* _Requirement a_
Reproduce the records line for line, without the pictures.

* _Text passage_
--------------------------------------------------

Building Robots at School

August 4, 2010

Getting Started With Robotics

Filed under: Uncategorized — dtengineering @ 8:57 am

Today I’m giving a talk to a UBC Technology Teacher Education class on the topic of “getting started with robotics in your school.”

It’s a tough topic because there are as many different ways to get started with robotics as there are schools. Each school has a unique combination of students, parents, teachers, administrators and resources that will affect how a program is conceived and grows. That said, I have seen that there are a few common issues that face most teachers as they try to do something good for their students.


The number one issue that comes up when discussing robotics is “where does the money come from”. At a time when schools are struggling to maintain the programs that they already have, it can seem an odd time to try starting something new. The good news, however, is that money is actually one of the easier start-up problems to solve. If you have an enthusiastic teacher, and some excited students, you can often find the funds to get started in a small competition such as VEX, FTC or FIRST Lego League. Even a Skills Canada machine can often be funded from resources available within the school/district. Chances are you’ll never have all the resources available that you WANT, but you can often find the $1,000 or so you need to get a team started and then build from there. As Mick Jagger says, “You can’t always get what you want… but if you try sometimes, you might just find, you’ll get what you need.” I think he was talking about something other than robotics funding, but hey… it works.

So where can you look within the school. A great source for BC teachers is the annual PAC grant. PAC is the Parent Advisory Council and they receive an annual grant from BC lottery funds of about $40 per student at your school. There are specific restrictions on how the money can be spent, and competitive robotics, particularly as an extra-curricular activity, fits those restrictions perfectly! The catch is that the funds are usually disbursed before Christmas, so if you want to access them, you have to act fast in the fall. Casually dropping by a PAC meeting in September just to introduce yourself and say what wonderful students you have and how happy you are to be at the school is a great way to get to know the PAC chair and board. Wait a while before you ask about the PAC grants, though… they know you want grant money, and you know you want grant money, but there is no reason to be vulgar about it. In many schools the principal can also influence PAC grants insomuch as they help the PAC by prioritizing the requests relative to how they help the school meet the school goals. It wouldn’t hurt to drop in to the Principal’s office at some point to discuss your plans and how to structure them to support the school goals. Administrators tend to be big on school goals, and as they are probably the third most important group of employees in the school (after the Office Staff and Engineering Staff, of course) it is great to have their suport. There is no guarantee that you’ll be able to get PAC funding, of course, but typically if you’ve got a good presentation (ask if students can make a presentation on robotics… they are waaayyyyy more convincing than you….) and the support of admin, you should be able to get some funding to get up and running. Ask for $1,500 – $2,000 in your first year if you’re planning to run a VEX team.

--------------------------------------------------

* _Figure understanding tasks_
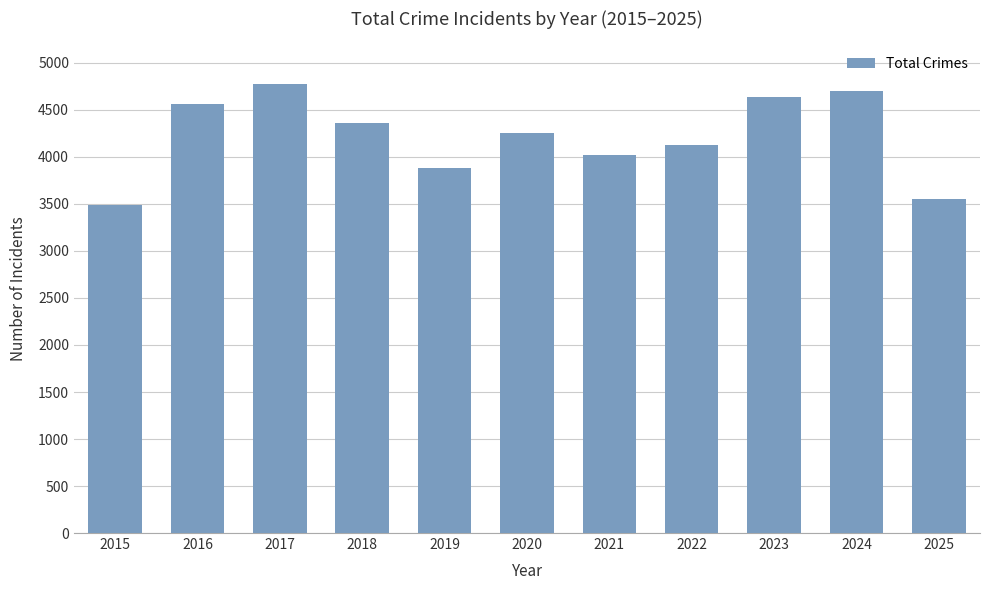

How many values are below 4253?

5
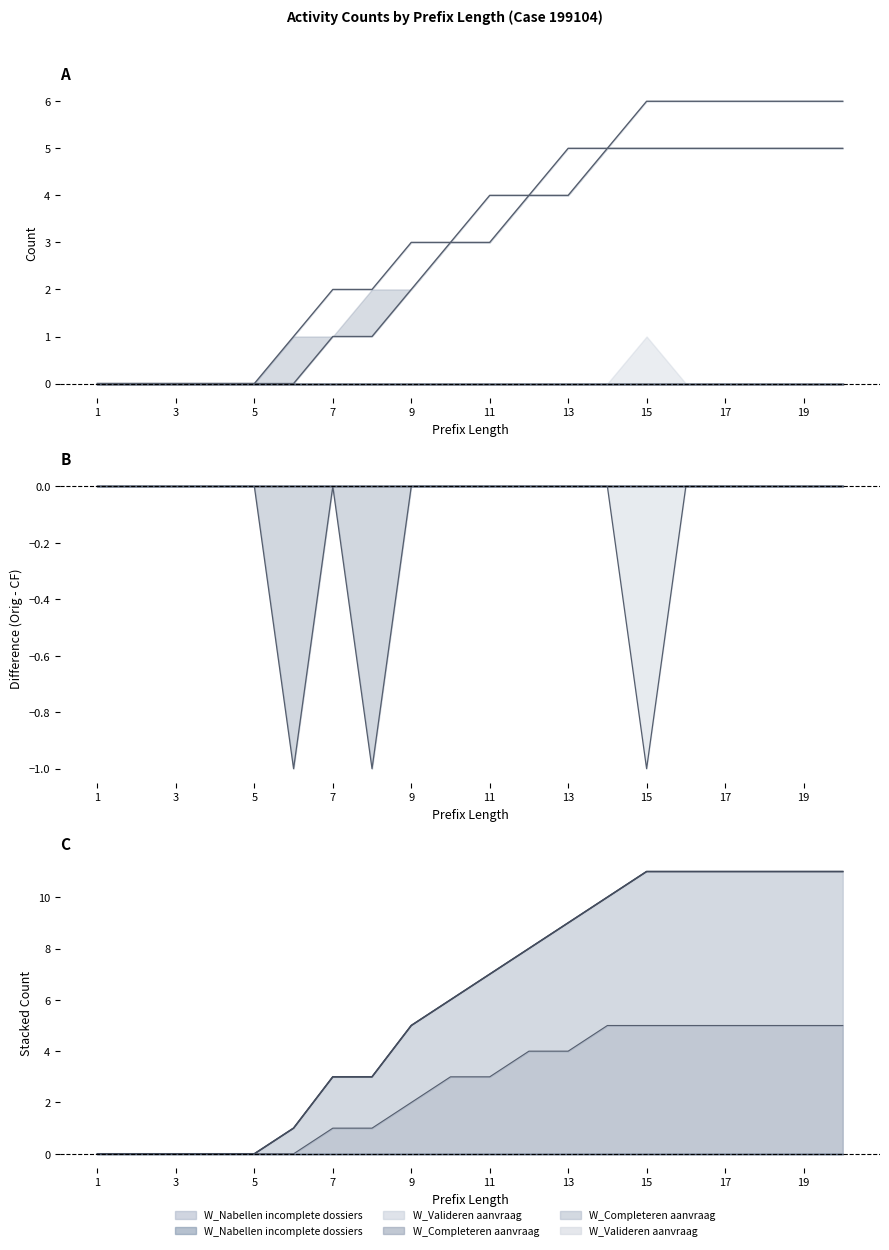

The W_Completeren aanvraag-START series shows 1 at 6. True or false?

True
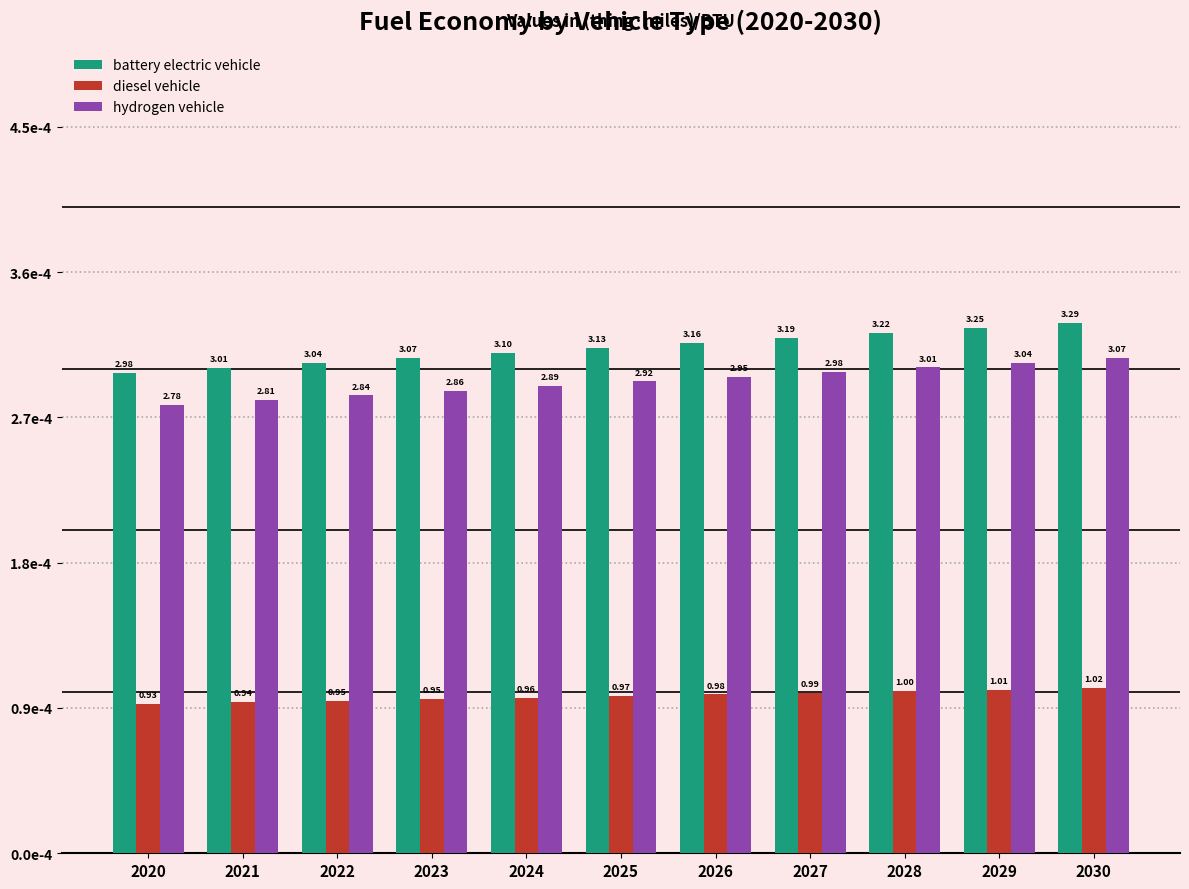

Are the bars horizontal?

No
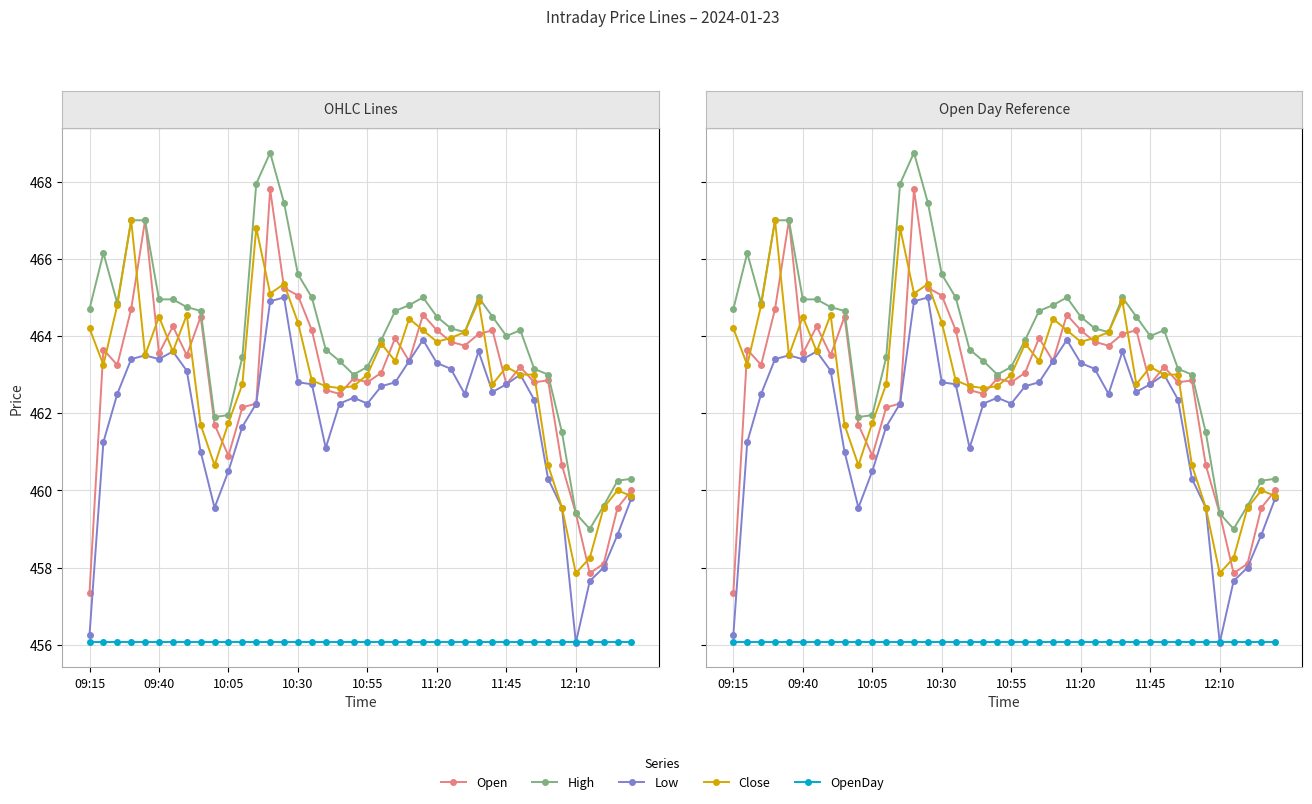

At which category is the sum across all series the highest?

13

--------------------------------------------------

* _Requirement b_
Using the robotics post, answer these:
(i) Which class is the talk given to?
(ii) About how much does the PAC grant provide per student?
(iii) How much should you ask for in your first year if you plan to run a VEX team?

* _Exercise output a_
How many values are below 4253?

5

The W_Completeren aanvraag-START series shows 1 at 6. True or false?

True

Are the bars horizontal?

No

At which category is the sum across all series the highest?

13

* _Exercise output b_
(i) A UBC Technology Teacher Education class.
(ii) About $40 per student.
(iii) $1,500 – $2,000.